▶ Assignment:
Each line of the records that includes "trabalhos" should be found and copied.

Input records Start Marker

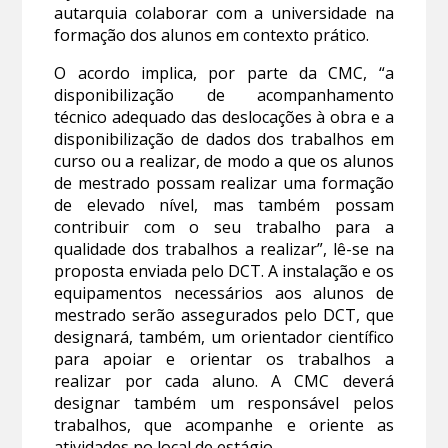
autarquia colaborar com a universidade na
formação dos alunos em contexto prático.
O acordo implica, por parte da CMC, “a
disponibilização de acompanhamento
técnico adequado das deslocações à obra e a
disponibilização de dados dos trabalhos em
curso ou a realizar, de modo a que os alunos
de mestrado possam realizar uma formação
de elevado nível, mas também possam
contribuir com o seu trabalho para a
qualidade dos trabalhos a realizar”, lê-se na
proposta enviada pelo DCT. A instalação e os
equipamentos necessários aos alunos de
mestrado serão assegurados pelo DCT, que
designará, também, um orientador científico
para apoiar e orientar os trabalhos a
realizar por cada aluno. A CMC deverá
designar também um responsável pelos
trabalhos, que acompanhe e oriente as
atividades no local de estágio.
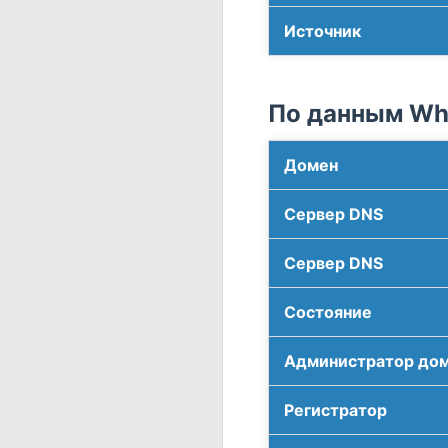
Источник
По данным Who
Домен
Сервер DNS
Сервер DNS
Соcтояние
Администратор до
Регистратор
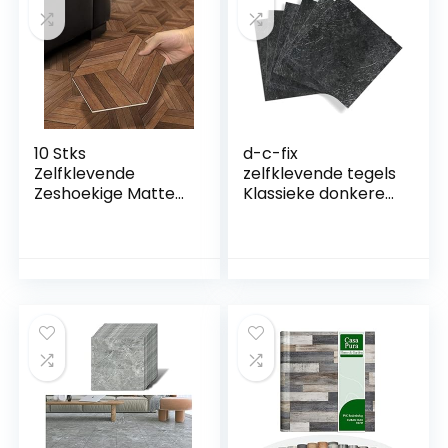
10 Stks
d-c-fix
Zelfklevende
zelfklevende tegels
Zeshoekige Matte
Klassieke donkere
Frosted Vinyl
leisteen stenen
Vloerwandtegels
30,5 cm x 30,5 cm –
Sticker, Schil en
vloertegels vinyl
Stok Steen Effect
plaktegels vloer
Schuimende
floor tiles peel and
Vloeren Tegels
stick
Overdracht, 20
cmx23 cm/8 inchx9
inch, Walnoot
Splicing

Input records End Marker

▶ Final answer:
disponibilização de dados dos trabalhos em
qualidade dos trabalhos a realizar”, lê-se na
para apoiar e orientar os trabalhos a
trabalhos, que acompanhe e oriente as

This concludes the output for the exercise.